I was thinking back to my QM class last semester. My teacher derived what the orbitals of the hydrogen atom should look like. I just realized something a little strange about the result that it did not occur to me at the time to ask: How is it that orbitals resulted from a spherically symetric problem which were not themselves sherically symetric? Unfortunately I can not find the whole derivation, but from what I remember, lobes appeared that were either aligned with, or perpendicular to, the polar axis that was used for spherical coordinates. Since the choice of this axis was arbitrary, how did it end up affecting the result? Or maybe it didn't and I'm missing something, or remembering something incorrectly?

 

[Hurkyl]

Consider solutions to the equation x + y = 5.

This equation is symmetric in interchanging x and y.
What can you say about the solutions?

 

[LeonhardEuler]

That for any solution (a,b), there is a solution (b,a). But in the case of the hydrogen atom, you would expect that symetry would imply that the value of $\Psi$ would be the same at all points at the same distance, which isn't the case. I'm sorry, I don't see the connection yet.

 

[ZapperZ]

I was thinking back to my QM class last semester. My teacher derived what the orbitals of the hydrogen atom should look like. I just realized something a little strange about the result that it did not occur to me at the time to ask: How is it that orbitals resulted from a spherically symetric problem which were not themselves sherically symetric?
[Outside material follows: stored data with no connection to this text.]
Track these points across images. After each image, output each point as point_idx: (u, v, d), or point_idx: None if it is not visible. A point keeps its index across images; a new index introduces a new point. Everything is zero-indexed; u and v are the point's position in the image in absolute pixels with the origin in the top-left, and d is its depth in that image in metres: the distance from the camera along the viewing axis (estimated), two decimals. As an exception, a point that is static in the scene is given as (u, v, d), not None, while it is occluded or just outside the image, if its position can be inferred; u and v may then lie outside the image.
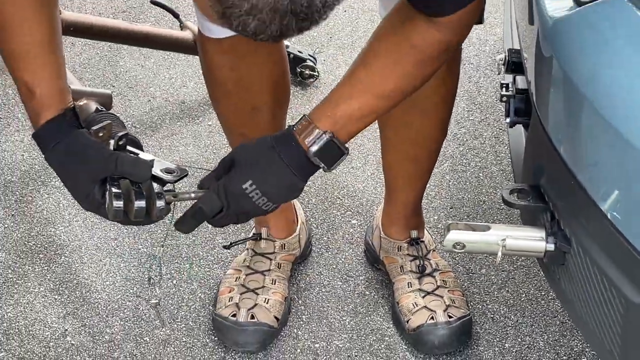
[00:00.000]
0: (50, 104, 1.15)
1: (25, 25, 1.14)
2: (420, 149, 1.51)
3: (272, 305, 1.55)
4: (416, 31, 1.13)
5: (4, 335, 1.56)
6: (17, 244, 1.71)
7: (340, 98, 1.14)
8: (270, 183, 1.14)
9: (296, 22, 0.88)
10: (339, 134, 1.14)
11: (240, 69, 1.43)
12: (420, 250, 1.60)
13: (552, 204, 1.17)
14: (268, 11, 0.86)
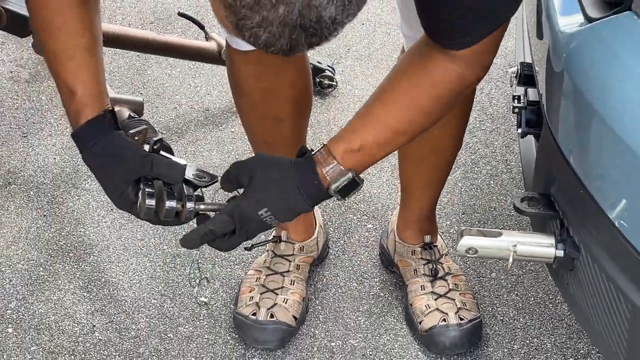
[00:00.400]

But is this really that strange? Consider the classical central force problem. You can have, as one solution, an elliptical orbit with the source of the central force at one of the focus of the ellipse. This is not symmetric about that central force.

Zz.

 

[LeonhardEuler]

True, but that is only for asymetric initial conditions. Is this also the case with the orbitals: that initial conditions determine the position of the lobes?

 

[ZapperZ]

True, but that is only for asymetric initial conditions. Is this also the case with the orbitals: that initial conditions determine the position of the lobes?

Er..no. It's a POSSIBLE SOLUTION. It means that just because the problem is symmetric, it doesn't mean ALL possible "stationary" solutions have to be.

Zz.

 

[LeonhardEuler]

Then is it the case that there are actually infinitely many possible solutions with the lobes pointing in every possible direction?

 

[ZapperZ]

Then is it the case that there are actually infinitely many possible solutions with the lobes pointing in every possible direction?

Why not? Let the principle quantum number be n=100. How many l,m solutions can support that in the orbital part of the wavefuntion?

Zz.

 

[LeonhardEuler]

A lot, although I forget how to calculate exactly how many. But suppose n=3. You would still not expect the choice of the polar axis to influence the solution for any particular value of n because it is just a mathematical abstraction chosen arbitrarily. Are there possible solutions for n=3 with the lobes pointing in any direction? (The reason I am restricting it to n=3 is because from what I remember, an increase in n means an increase in energy, so an n=100 orbital could not be the same as an n=3 orbital, and you would expect that for every energy, the solutions should be symetric. Am I remembering that correctly? Because if I'm not then I see how my question is answered.)

 

[reilly]

Here the invariance of the potential, and thus of the Hamiltonian under rotations comes from the spherical symmetry of the potential and the KE. So angular momentum is conserved (true with spin, but let's save that for later) In fact, in spherical coordinates, the KE (Laplacian) has a term proportional to L**2, where l is orbital angular momentum. See any book on basic QM and or classical mechanics for the details.

The idea is, sort of like: a normal 3D vector maps into another 3D vector under rotations, and keeps its norm. Angular mometum states have the property that the value of L**2 or l*(1+1) is preserved under rotations, and for a given l, the new eigenstate is a superposition of all the Lz states, all of which are degenerate. (Technically, the states for a given l form a finite representation of the rotation group. Books on angular momentum, and, indeed, group theory talk a lot about these matters.)

Regards,
Reilly Atkinson

 

[DaTario]

Quantum Physics of Atoms, Molecules, Solids, Nuclei and Partilcles,
Eisberg Resnik

after figure 7.9.
You are right, in order to observe this z direction explicitly, one would have to provide an experimental set up which unavoidably disturbs the simetry of the potential (Hamiltonian). The degeneracy in energy between spherical and not spherical eigenstates helps maintaining these "oriented" states of the free atom hidden.

Best Regards

DaTario